Las palabras del presidente se orientaban, precisamente, a atender esa demanda de seguridad. El miedo generado por los actos de violencia fue el interlocutor elegido por Piñera para definir el eje conceptual de su discurso.
Al parecer, el presidente brindó menor consideración al otro costado de la rebelión: los manifestantes pacíficos.
En efecto, paralelamente a los actos de violencia, se produjo también una manifestación masiva de descontento. Decenas de miles de personas se lanzaban a las calles para expresar su disconformidad con cacerolas, carteles y pancartas. Se hicieron sentir cacerolas a lo largo de todo Chile.
Las grandes manifestaciones de protesta se habían visto antes en Chile, particularmente en 2011. Pero ahora hay tres diferencias importantes: a) la violencia; b) la ausencia de interlocutor y c) la ausencia de reclamo concreto. La violencia es novedad, porque la movilización de 2011 fue pacífica. Además, en 2011 la Federación de Estudiantes Universitarios de Chile fue la entidad coordinadora de la movilización, lo cual aseguraba un interlocutor válido con quien negociar, lo cual ahora no existe. Finalmente, en 2011 había un objetivo claro: mejorar la educación, sobre todo lograr la gratuidad. En cambio, ahora no hay ninguna causa concreta, y muchas difusas. En principio se reclamaba contra el aumento del valor del pasaje en Metro, el cual subió de $780 a $830 (en pesos argentinos, eso sería subir de $80 a $85 aproximadamente). El gobierno cedió a este reclamo y anuló el aumento; sin embargo, las protestas no han amainado, lo cual muestra que se reclama por mucho más.

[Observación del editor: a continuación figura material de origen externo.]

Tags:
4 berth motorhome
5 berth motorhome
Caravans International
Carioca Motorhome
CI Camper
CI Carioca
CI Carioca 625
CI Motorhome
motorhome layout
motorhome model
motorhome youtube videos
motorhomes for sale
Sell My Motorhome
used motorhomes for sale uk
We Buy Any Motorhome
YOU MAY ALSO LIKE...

En este contexto de incertidumbre, el gobierno no sabe muy bien qué hacer. Ha dictado el Estado de Emergencia, figura prevista por la constitución, que implica la reducción de los derechos y garantías, con vistas a “asegurar el orden público”. A pesar de ello, las protestas no amainaron, y el gobierno resolvió convocar a las fuerzas armadas. Miles de soldados fueron desplegados en las principales ciudades, para proyectar una imagen de poder del Estado. Además, se proclamó el Toque de Queda, que prohíbe salir de casa durante la noche. A pesar de ello, algunos desafían al poder; por ejemplo, el domingo en la noche, los manifestantes caceroleros reunidos en Ñuñoa se rehusaron a dispersarse después de la hora del Toque de Queda, en abierta rebelión frente a la orden presidencial.
La situación es angustiante y no se sabe qué puede pasar. El gobierno parece mirar solo una parte del escenario, al focalizarse en defender los bienes y servicios públicos y privados de los violentistas mediante las tropas, sin brindar mayor atención a las manifestaciones pacíficas masivas.

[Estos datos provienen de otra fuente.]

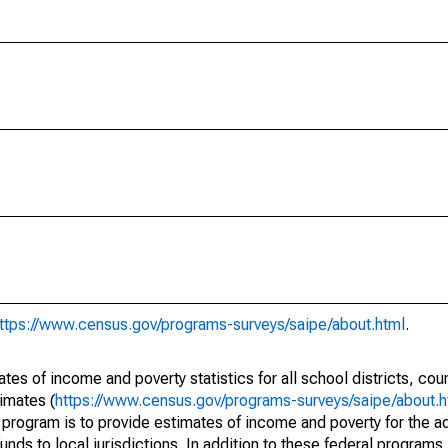
ttps://www.census.gov/programs-surveys/saipe/about.html
.
s of income and poverty statistics for all school districts, cou
imates (
https://www.census.gov/programs-surveys/saipe/about.h
 program is to provide estimates of income and poverty for the ad
unds to local jurisdictions. In addition to these federal programs,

Mientras tanto, en las calles, los soldados no saben muy bien qué hacer. Fueron entrenados para la guerra, para usar armamento militar en conflicto con otras fuerzas armadas; no tienen competencias para manejarse ante rebeliones de civiles desarmados; o armados con palos y piedras. Muchos analistas afirman que el presidente puede solicitarles asegurar la infraestructura crítica de la ciudad; pero califican de temerario enviar a estos soldados a controlar manifestaciones de ciudadanos disconformes. Ello genera una situación muy riesgosa, de consecuencias impredecibles.